Internet retail excelled across nearly every customer experience benchmark. The ease of checkout and payment process (88) was one of the most appealing aspects of the online shopping experience. In comparison, all brick-and-mortar categories lagged far behind, with checkout speed earning these stores their lowest marks.
Consumers also can find the merchandise they want online with relative ease. Site performance, navigation, product images, and merchandise selection were highly rated at 84. Customer-generated product reviews (81) were preferred to site-generated recommendations (77), which show room for improvement.
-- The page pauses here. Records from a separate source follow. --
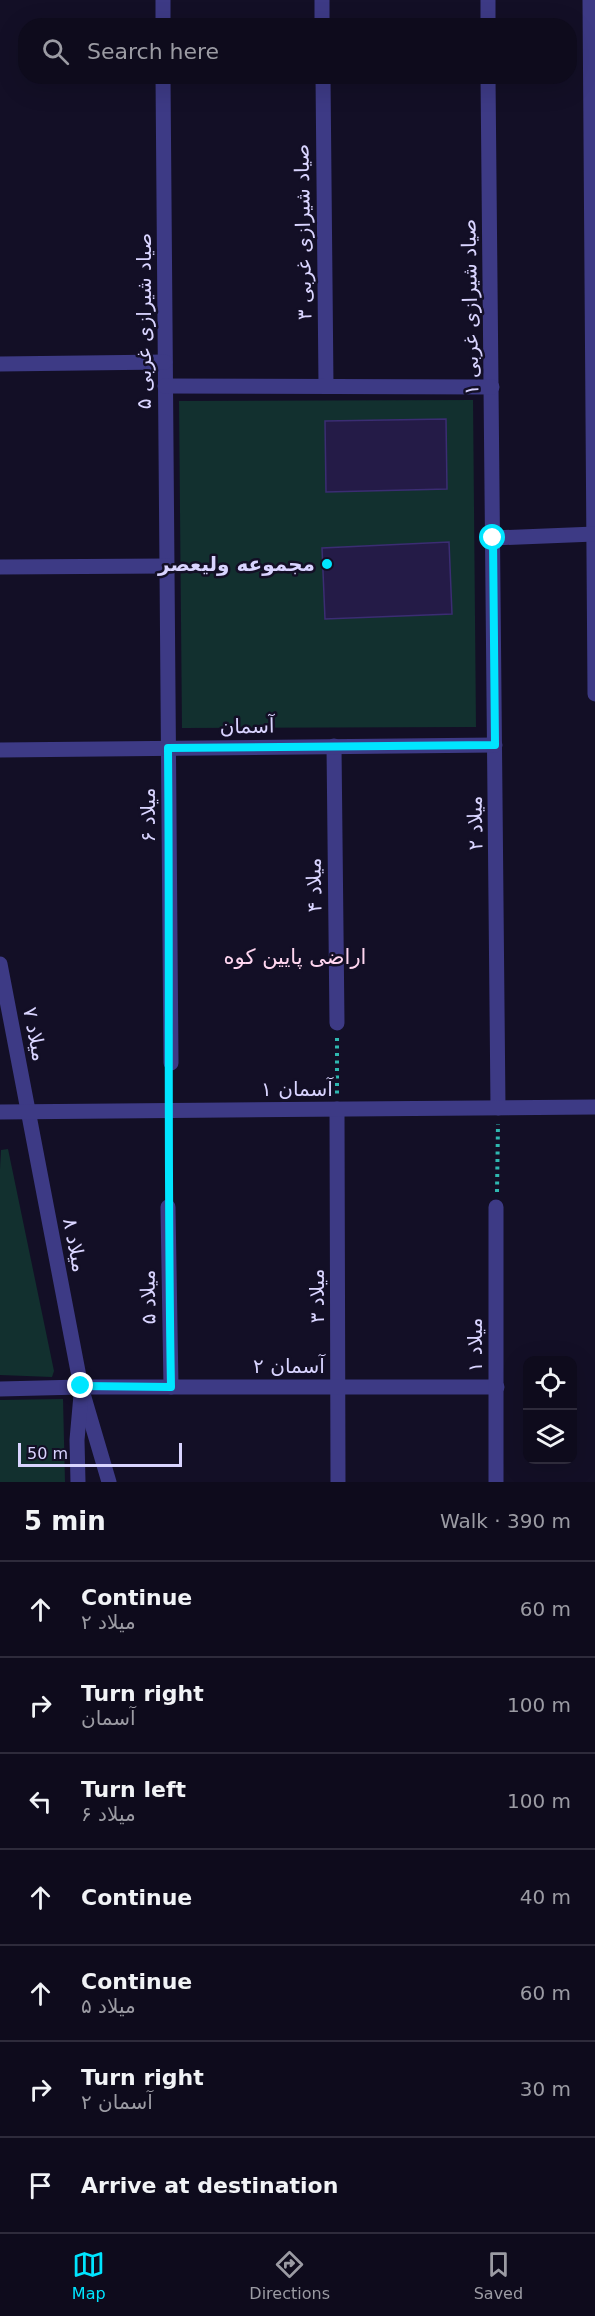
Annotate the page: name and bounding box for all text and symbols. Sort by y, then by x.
search box [18,18,577,84]
icon: search [39,35,72,68]
text: Search here [87,39,219,64]
street label: صیاد شیرازی غربی ۳ [289,144,317,320]
street label: صیاد شیرازی غربی ۱ [456,219,484,395]
street label: صیاد شیرازی غربی ۵ [132,233,156,409]
route start [479,524,505,550]
place label: مجموعه ولیعصر [157,552,315,576]
marker: مجموعه ولیعصر [320,557,334,571]
street label: آسمان [219,712,276,738]
street label: میلاد ۶ [136,788,160,842]
street label: میلاد ۲ [463,795,487,851]
street label: میلاد ۴ [302,857,326,913]
district label: اراضی پایین کوه [224,945,366,969]
street label: میلاد ۷ [18,1005,52,1063]
street label: آسمان ۱ [261,1076,334,1101]
street label: میلاد ۸ [58,1216,92,1274]
street label: میلاد ۵ [136,1269,160,1325]
street label: میلاد ۳ [305,1269,329,1323]
street label: میلاد ۱ [463,1318,487,1372]
street label: آسمان ۲ [253,1353,326,1378]
map controls [523,1356,577,1464]
button: locate [523,1356,577,1410]
route end [67,1372,93,1398]
button: layers [523,1410,577,1464]
scale bar [18,1440,182,1468]
text: 50 m [27,1444,68,1463]
text: 5 min [24,1506,106,1536]
text: Walk · 390 m [440,1509,571,1533]
text: Continue [81,1585,192,1610]
icon: ahead [24,1593,57,1626]
text: 60 m [520,1597,571,1621]
text: میلاد ۲ [81,1610,136,1634]
text: Turn right [81,1681,204,1706]
icon: right [24,1689,57,1722]
text: 100 m [507,1693,571,1717]
text: آسمان [81,1706,136,1730]
text: Turn left [81,1777,186,1802]
icon: left [24,1785,57,1818]
text: 100 m [507,1789,571,1813]
text: میلاد ۶ [81,1802,136,1826]
icon: ahead [24,1881,57,1914]
text: Continue [81,1885,192,1910]
text: 40 m [520,1885,571,1909]
text: Continue [81,1969,192,1994]
icon: ahead [24,1977,57,2010]
text: 60 m [520,1981,571,2005]
text: میلاد ۵ [81,1994,136,2018]
text: Turn right [81,2065,204,2090]
icon: right [24,2073,57,2106]
text: 30 m [520,2077,571,2101]
text: آسمان ۲ [81,2090,153,2114]
icon: arrive [24,2169,57,2202]
text: Arrive at destination [81,2173,338,2198]
tab: Map [72,2248,106,2303]
tab: Directions [249,2248,330,2303]
tab: Saved [474,2248,523,2303]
Likewise, customer support—such as live chat, help pages, or call centers—was not as helpful as customers would like.
About this report
The ACSI Retail Report 2015 is based on interviews with 9,358 customers, chosen at random and contacted via email between November 12 and December 9, 2015. Customers are asked to evaluate their recent experiences with the largest brick-and-mortar and Internet retail sector companies in terms of market share, plus an aggregate category consisting of “all other”—and thus smaller—retailers.
The survey data are used as inputs to ACSI’s cause-and-effect econometric model, which estimates customer satisfaction as the result of the survey-measured inputs of customer expectations, perceptions of quality, and perceptions of value. The ACSI model, in turn, links customer satisfaction with the survey-measured outcomes of customer complaints and customer loyalty. ACSI clients receive confidential industry-competitive and best-in-class data on all modeled variables and customer experience benchmarks.